All clinical trials that involve more than minimal risk are required to have a Data Safety and Monitoring Board (DSMB), which is an independent board of experts not involved in the study who periodically review the data in a trial to evaluate safety, study conduct, and interim results. They can recommend that the study be continued, modified, or terminated. The DSMB for the Physicians' Health Study recommended that the study be terminated after five years because the benefits of taking low-dose aspirin were so clear that continuing to withhold aspirin from the placebo group was not ethically justified. The DSMB felt that equipoise no longer existed.

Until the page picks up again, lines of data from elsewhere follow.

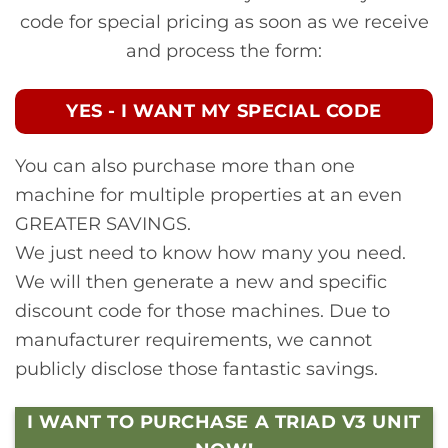
code for special pricing as soon as we receive
and process the form:
YES - I WANT MY SPECIAL CODE
You can also purchase more than one
machine for multiple properties at an even
GREATER SAVINGS.
We just need to know how many you need.
We will then generate a new and specific
discount code for those machines. Due to
manufacturer requirements, we cannot
publicly disclose those fantastic savings.
I WANT TO PURCHASE A TRIAD V3 UNIT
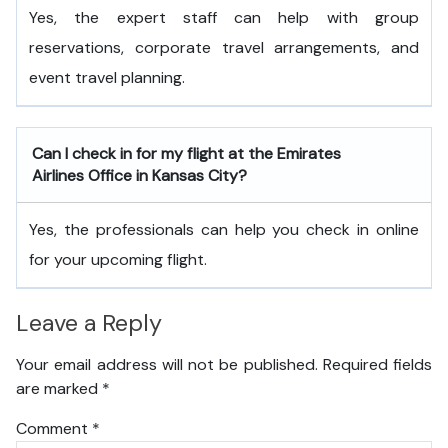
Yes, the expert staff can help with group
reservations, corporate travel arrangements, and
event travel planning.
Can I check in for my flight at the Emirates
Airlines Office in Kansas City?
Yes, the professionals can help you check in online
for your upcoming flight.
Leave a Reply
Your email address will not be published.
Required fields
are marked
*
Comment
*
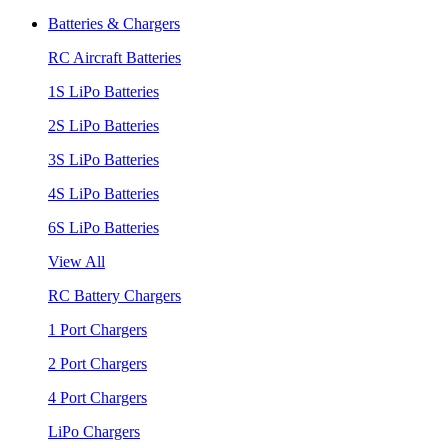
Batteries & Chargers
RC Aircraft Batteries
1S LiPo Batteries
2S LiPo Batteries
3S LiPo Batteries
4S LiPo Batteries
6S LiPo Batteries
View All
RC Battery Chargers
1 Port Chargers
2 Port Chargers
4 Port Chargers
LiPo Chargers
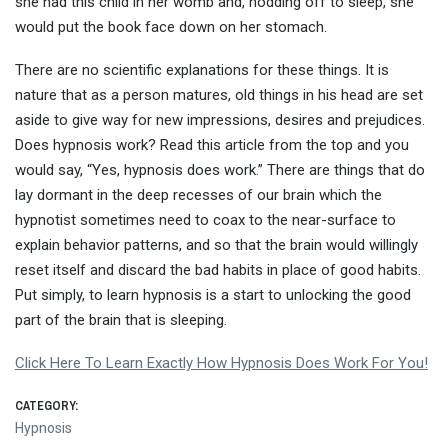
she had this child in her womb and, nodding off to sleep, she
would put the book face down on her stomach.
There are no scientific explanations for these things. It is
nature that as a person matures, old things in his head are set
aside to give way for new impressions, desires and prejudices.
Does hypnosis work? Read this article from the top and you
would say, “Yes, hypnosis does work.” There are things that do
lay dormant in the deep recesses of our brain which the
hypnotist sometimes need to coax to the near-surface to
explain behavior patterns, and so that the brain would willingly
reset itself and discard the bad habits in place of good habits.
Put simply, to learn hypnosis is a start to unlocking the good
part of the brain that is sleeping.
Click Here To Learn Exactly How Hypnosis Does Work For You!
CATEGORY:
Hypnosis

Intention-to-Treat Analysis versus Efficacy Analysis

The greatest advantage of large randomized clinical trials is that they provide control of confounding. However, as already noted there can be problems due to loss to follow up and lack of adherence to the protocol. It might be tempting to limit the analysis to subjects who completed the study and who adhered to the study protocol, but this efficacy analysis may not provide strong control of confounding, because subjects have, in essence, self-selected whether they would remain in the study and adhere to the protocol. For this reason, well-done clinical trials will conduct and report the results of an intention-to-treat analysis in which subjects are included in the analysis in the groups to which they were randomly assigned regardless of whether they adhered to the protocol. We already noted that non-adherence will bias the results toward the null, i.e., underestimate the association if there is one. However, the intention-to-treat analysis provides the best opportunity to examine the association in the absence of confounding. Many reports will provide the results of the intention-to-treat analysis and the efficacy analysis as well, and they may also analyze sub-groups of subjects, but these analyses need to use other methods to minimize the effects of confounding.